Face à cette indignation intéressée, le Joker a remarqué quelque chose de très juste : « Pourquoi tout le monde est si triste pour ces trois-là (les personnes qu’il a tuées) ? Si j’agonisais sur le trottoir, vous m’enjamberiez ! » Là voilà, la vraie violence. La vraie violence c’est la misère. La vraie violence c’est l’État qui coupe le financement des traitements que prend le Joker contre sa maladie. La vraie violence c’est celle de « ceux qui ont pris tout le plat dans leur assiette, laissant les assiettes des autres vides » comme le disait l’Abbé Pierre. La vraie violence c’est celle de « ceux qui se gavent » comme les dénonce Émile Zola dans Le Ventre de Paris. La vraie violence c’est celle des actionnaires français qui sont blindés jusqu’à leur mort, mais qui se sont versés au deuxième semestre 2019 51 milliards d’euros de dividendes, soit une augmentation de 5% par rapport au premier semestre. Figurez-vous qu’il y a autre chose qui a augmenté en France…en 2018 566 SDF sont morts, soit une augmentation de 10% par rapport à 2017. Parmi ces morts se trouvent 13 mineurs, 6 enfants de moins de 5 ans.

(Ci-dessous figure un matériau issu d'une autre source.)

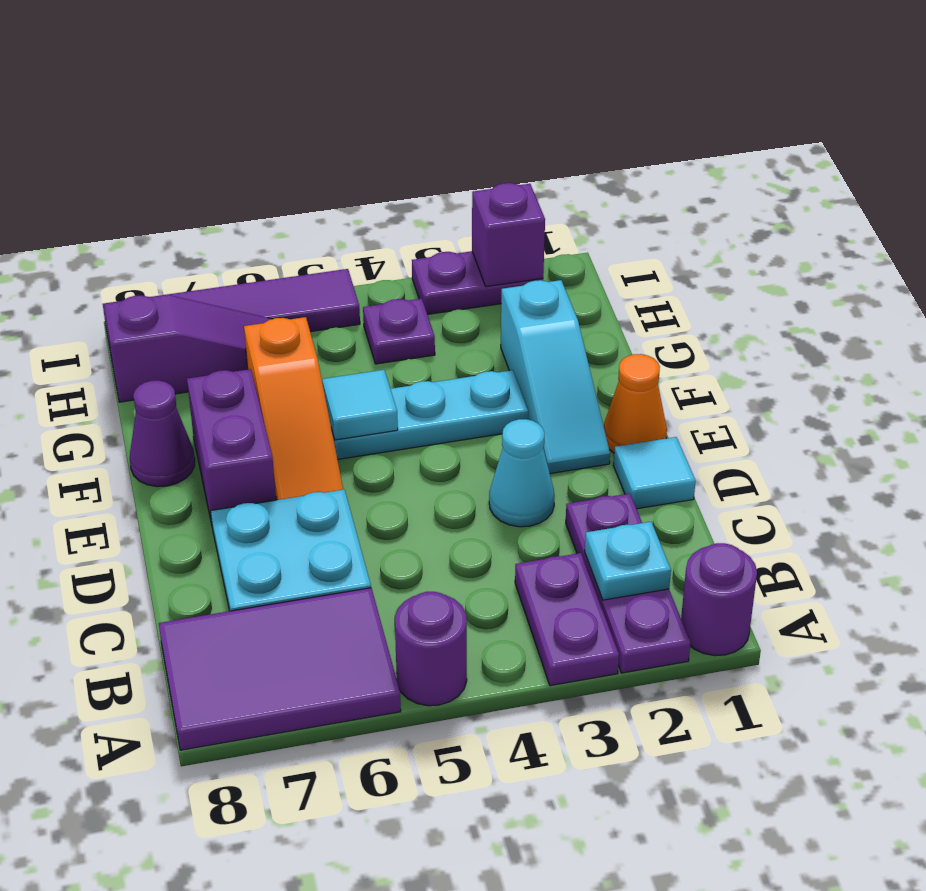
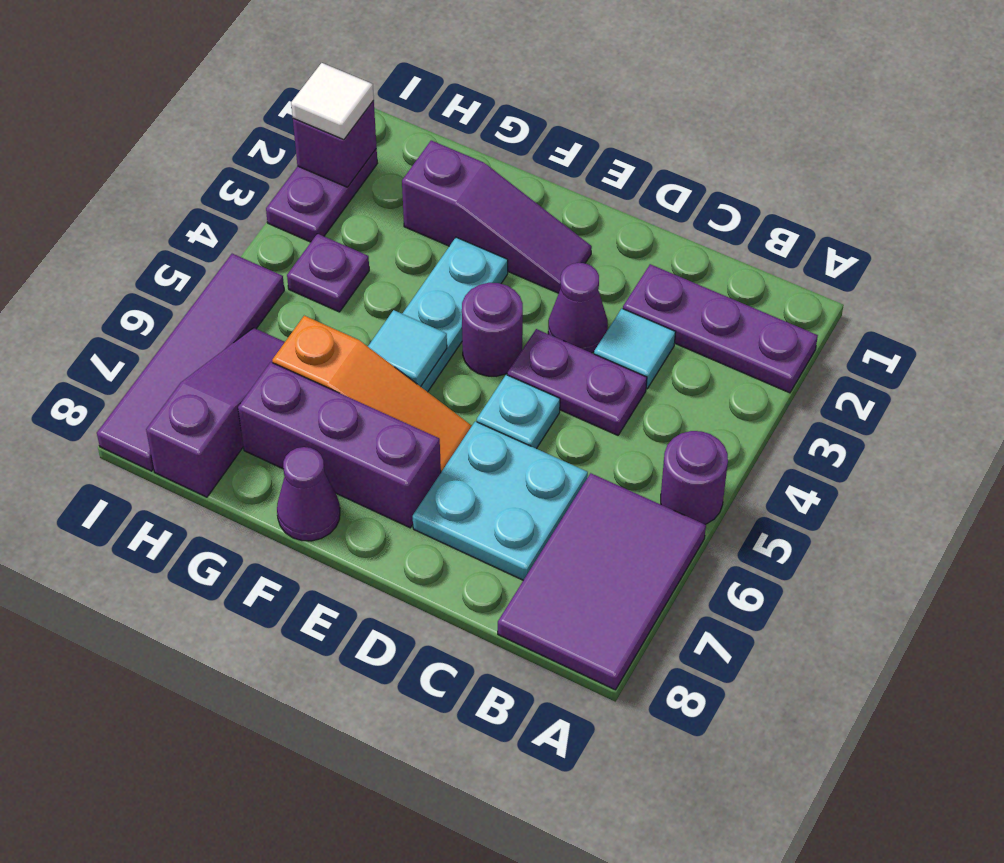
purple 1x1 round brick [681,543,757,656] -> purple 1x1 round brick moved to [462,283,523,376]
purple 1x2 plate [515,553,619,686] -> purple 1x2 plate moved to [507,329,647,435]
cyan 1x1 plate [585,522,671,600] -> cyan 1x1 plate moved to [477,375,560,449]
cyan 1x1 tile [613,437,696,509] -> cyan 1x1 tile moved to [594,309,675,389]
cyan 1x1 cone [489,419,555,527] -> purple 1x1 cone [548,263,608,353]
orange 1x1 cone [603,354,667,453] -> none
cyan 1x3 slope [501,280,610,473] -> purple 1x3 slope [402,140,592,293]
purple 1x2 brick [187,369,276,524] -> purple 1x3 brick [238,362,441,528]
none -> white 1x1 tile [291,63,374,140]

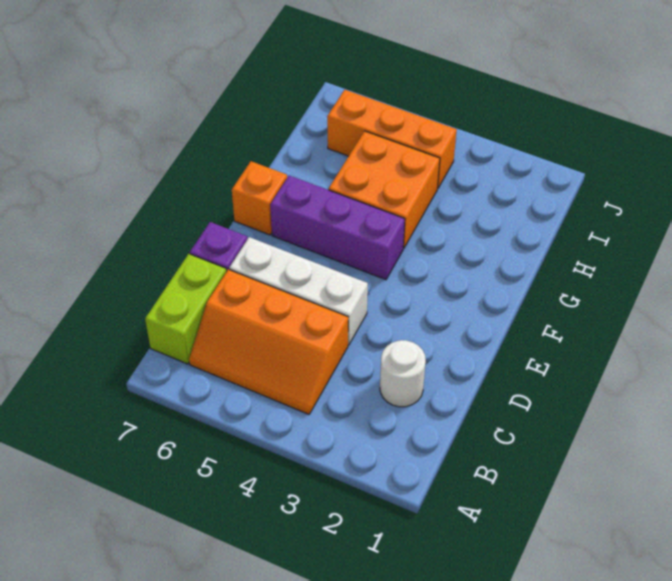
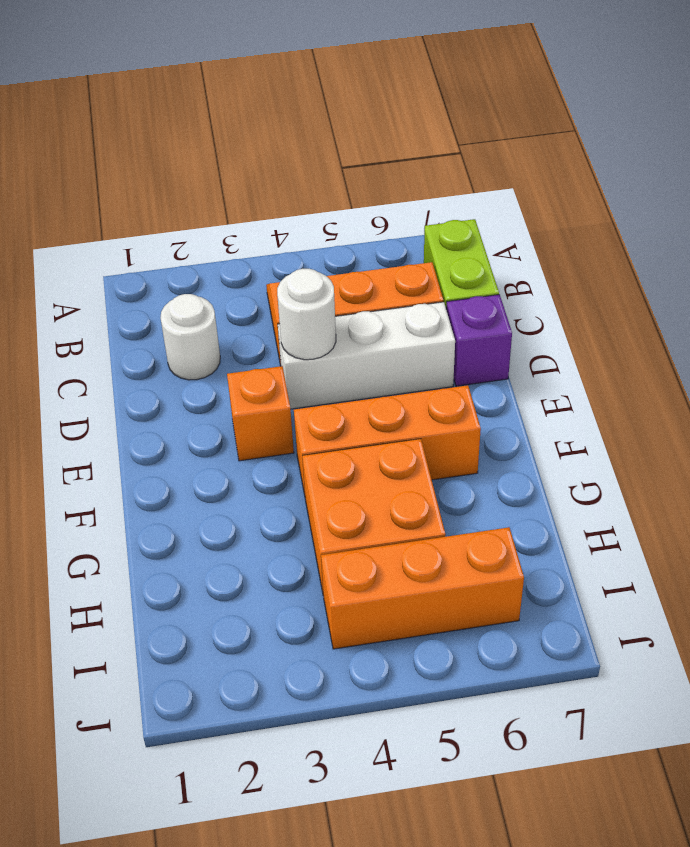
none -> white 1x1 round brick [277,269,336,360]
purple 1x3 brick [270,176,405,280] -> orange 1x3 brick [294,385,481,495]
orange 1x1 brick [232,161,287,235] -> orange 1x1 brick moved to [227,366,294,461]

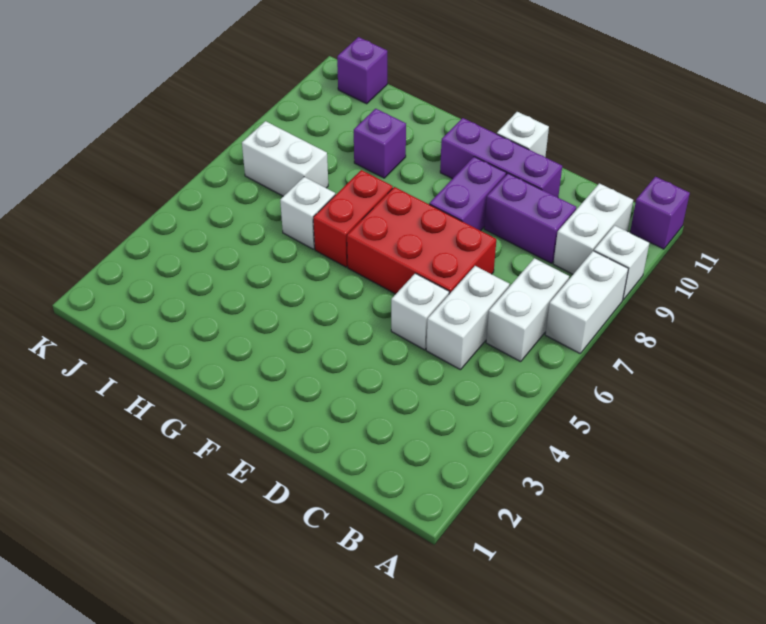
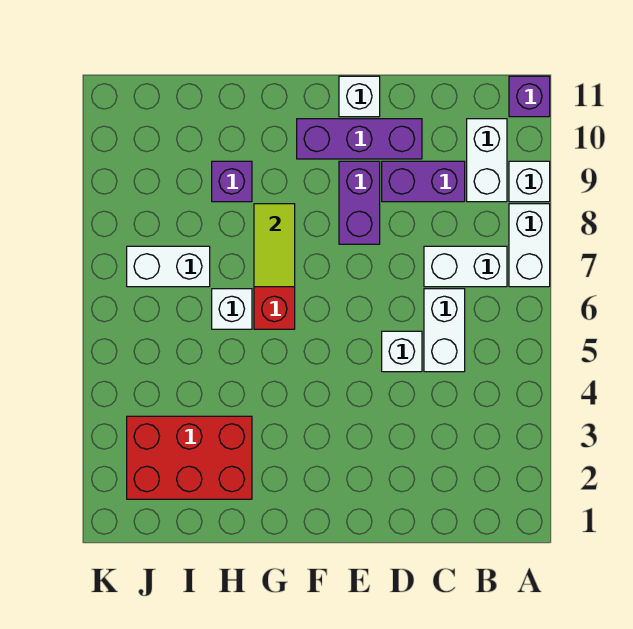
white 1x2 brick [486,258,569,362] -> white 1x2 brick turned to [424,246,507,287]
red 2x3 brick [347,187,496,294] -> red 2x3 brick moved to [127,416,252,499]
none -> lime 1x2 tile [254,204,295,287]
purple 1x1 brick [337,37,387,104] -> none

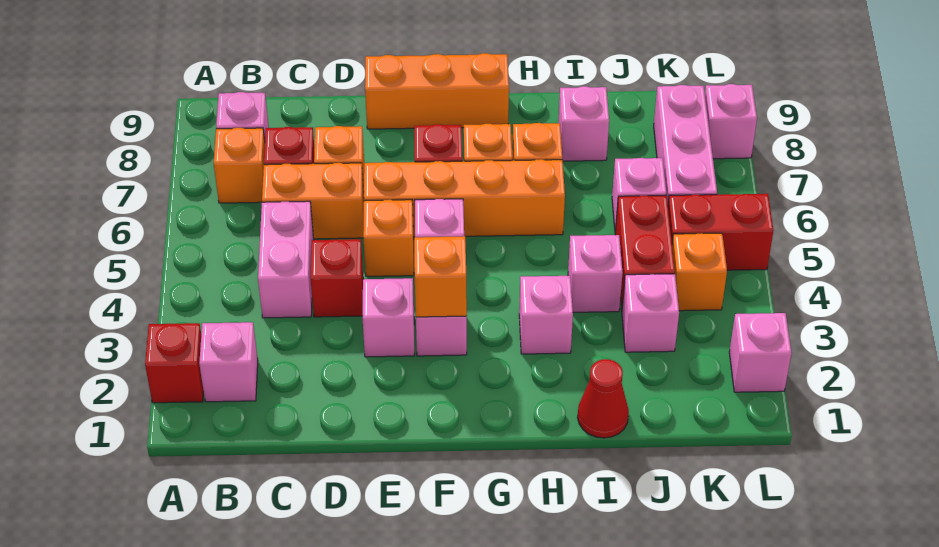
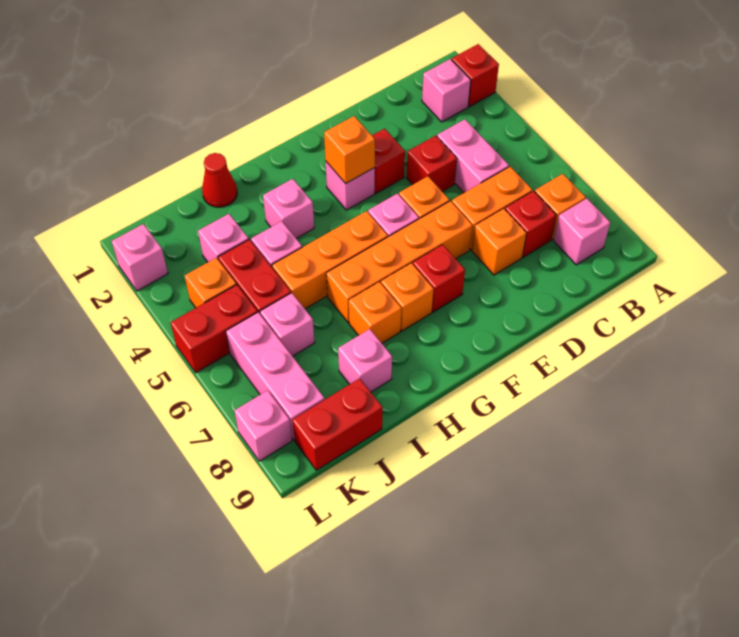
pink 1x1 brick [363,278,414,357] -> red 1x1 brick [372,129,405,193]
orange 1x3 brick [365,53,509,129] -> orange 1x3 brick moved to [272,211,388,309]
none -> red 1x2 brick [292,378,382,470]

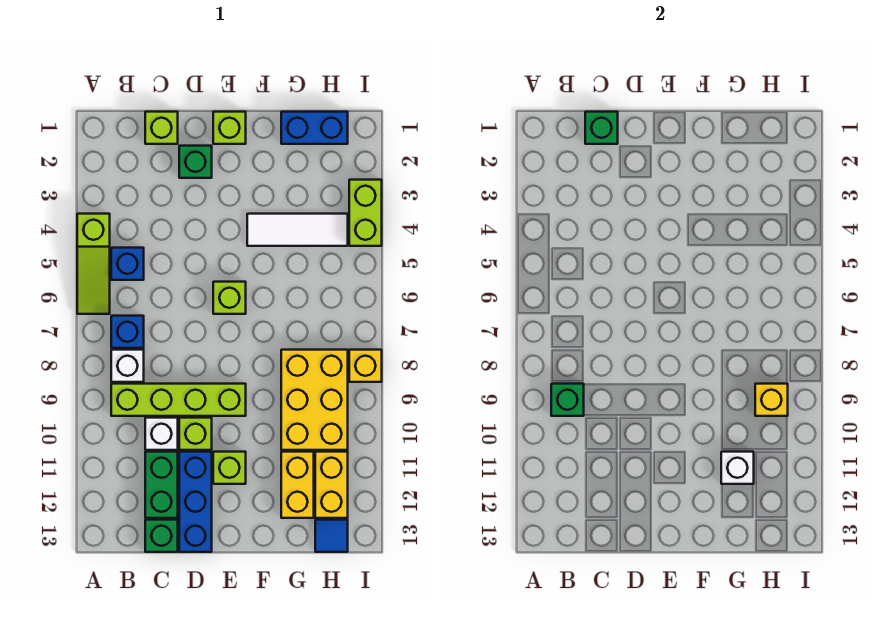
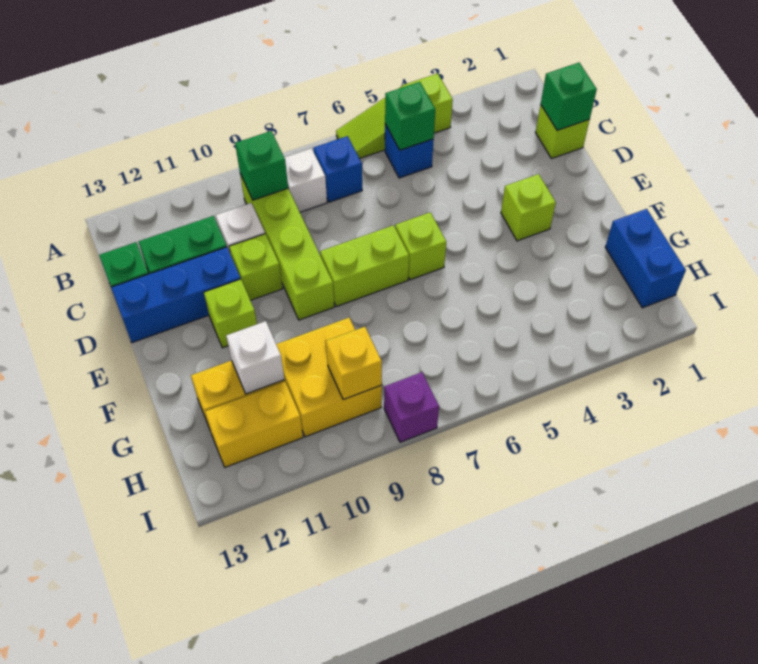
green 1x1 brick [179,146,212,178] -> green 1x1 brick moved to [385,82,435,150]
lime 1x1 brick [213,112,246,144] -> lime 1x1 brick moved to [501,174,556,241]
white 1x3 tile [247,214,348,246] -> none
yellow 2x3 brick [281,350,348,450] -> yellow 2x2 brick [276,318,382,437]
blue 1x1 tile [315,520,348,552] -> none
lime 1x2 brick [349,180,382,246] -> lime 1x2 brick moved to [320,225,409,306]
yellow 1x1 brick [349,350,382,382] -> purple 1x1 brick [384,372,439,442]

« Vous tous, ce système qui sait tant de choses, vous décidez ce qui est bien ou mal. » Ces mots sont prononcés par le Joker, et ils définissent à la perfection les élites au pouvoir soutenues de façon féroce par la bourgeoisie. Casser des vitrines ? C’est mal. Bloquer des ronds-points ? C’est mal. Faire des manifestations non déclarées ? C’est mal. En revanche, licencier 500 salariés ? C’est la loi de l’économie. Voler aux pauvres pour donner aux riches ? Ça encourage l’investissement. Crever l’œil d’un manifestant ? Après tout, il l’avait bien cherché. 

 

Ces gens-là sont profondément malhonnêtes. La vraie violence, c’est celle qui agit sur les corps.

 

La vraie violence c’est celle qui détruit les vies, pas les vitrines.